Directions for this task
Quote, word for word, the stretch of the passage on where God makes His home from "But, He says, I’m" through "Trinity) and make our home with him.".

Supplied text

>>>>>

If you were to take a quick tour, what would our home say about the Miller family? You’d instantly learn that we love nature more than just about anything. You’d learn that we love family time more than nice things, and that we’re not particularly great decorators. You’d learn that we’re ok with an older, fairly simple house, in need of a few updates with a little farther commute to work and church, in order to have more trees, more quiet, more bugs, ticks, snakes, rodents, cobwebs, yard work and so much dirt. Our home would tell you a great deal about who we are and what we love.

Where does God live?

So where does God live? There are so many potential answers to that terribly cheesy question, and since He’s omnipresent (alway everywhere), you’d be hard pressed to come up with a wrong answer. But where is His home? I typically picture Him in heaven, but even there I get confused. Is it the Far Side version with clouds and harps? Or is it the heaven I grew up imagining with streets of gold, big ol’ pearly gates, and wandering angels?

Either way, I tend to picture His home somewhere up there. Far away, out of touch, and often the stuff of a bad fantasy novel. Is that God’s home?

Yet, there’s this section in the Gospel of John. It’s Jesus talking to His disciples shortly before His execution. In some ways, it’s a major downer of a speech. He tells His disciples everybody hates Him, soon they’re going to kill Him, and then they’re going to start doing the same to us. The world is going to be ugly towards Christians, He says, and you’re probably going to be killed soon. Thanks, Jesus.

But, He says, I’m going to send you a Helper. Other translations have Comforter, Encourager, Counselor, Advocate, Friend. We don’t really know how to translate it, but Jesus is referring to the Holy Spirit. The very presence of God, with us.

Then Jesus says this, recorded in John 14:23: “If anyone loves me, he will keep my word, and my Father will love him, and we will come to him and make our home with him.”

Let that sink in. For those who follow Me, who love and obey Me, who trust in Me. We (God the Father and God the Son–the dynamic duo) will come to him (through God the Holy Spirit–that makes three–the entire Trinity) and make our home with him.

So where is God’s home? Well, where are you right now? Look around. Where are you reading these words? If you are a Christian, wherever you are right now is the answer to that question. For you are God’s home. YOU. And everywhere you go, He is right at home with you.

What does that tell you about God?

<<<<<

Collected material
>>>>>

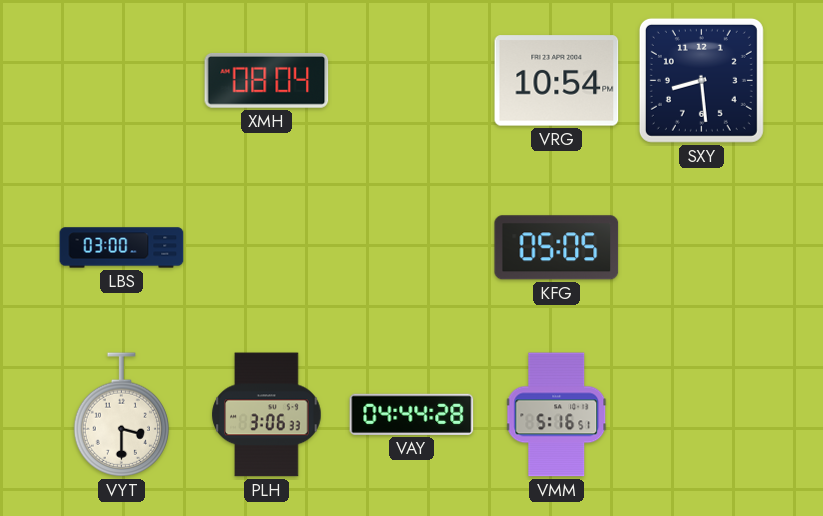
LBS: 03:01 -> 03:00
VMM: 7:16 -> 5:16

<<<<<

Right answer
But, He says, I’m going to send you a Helper. Other translations have Comforter, Encourager, Counselor, Advocate, Friend. We don’t really know how to translate it, but Jesus is referring to the Holy Spirit. The very presence of God, with us.

Then Jesus says this, recorded in John 14:23: “If anyone loves me, he will keep my word, and my Father will love him, and we will come to him and make our home with him.”

Let that sink in. For those who follow Me, who love and obey Me, who trust in Me. We (God the Father and God the Son–the dynamic duo) will come to him (through God the Holy Spirit–that makes three–the entire Trinity) and make our home with him.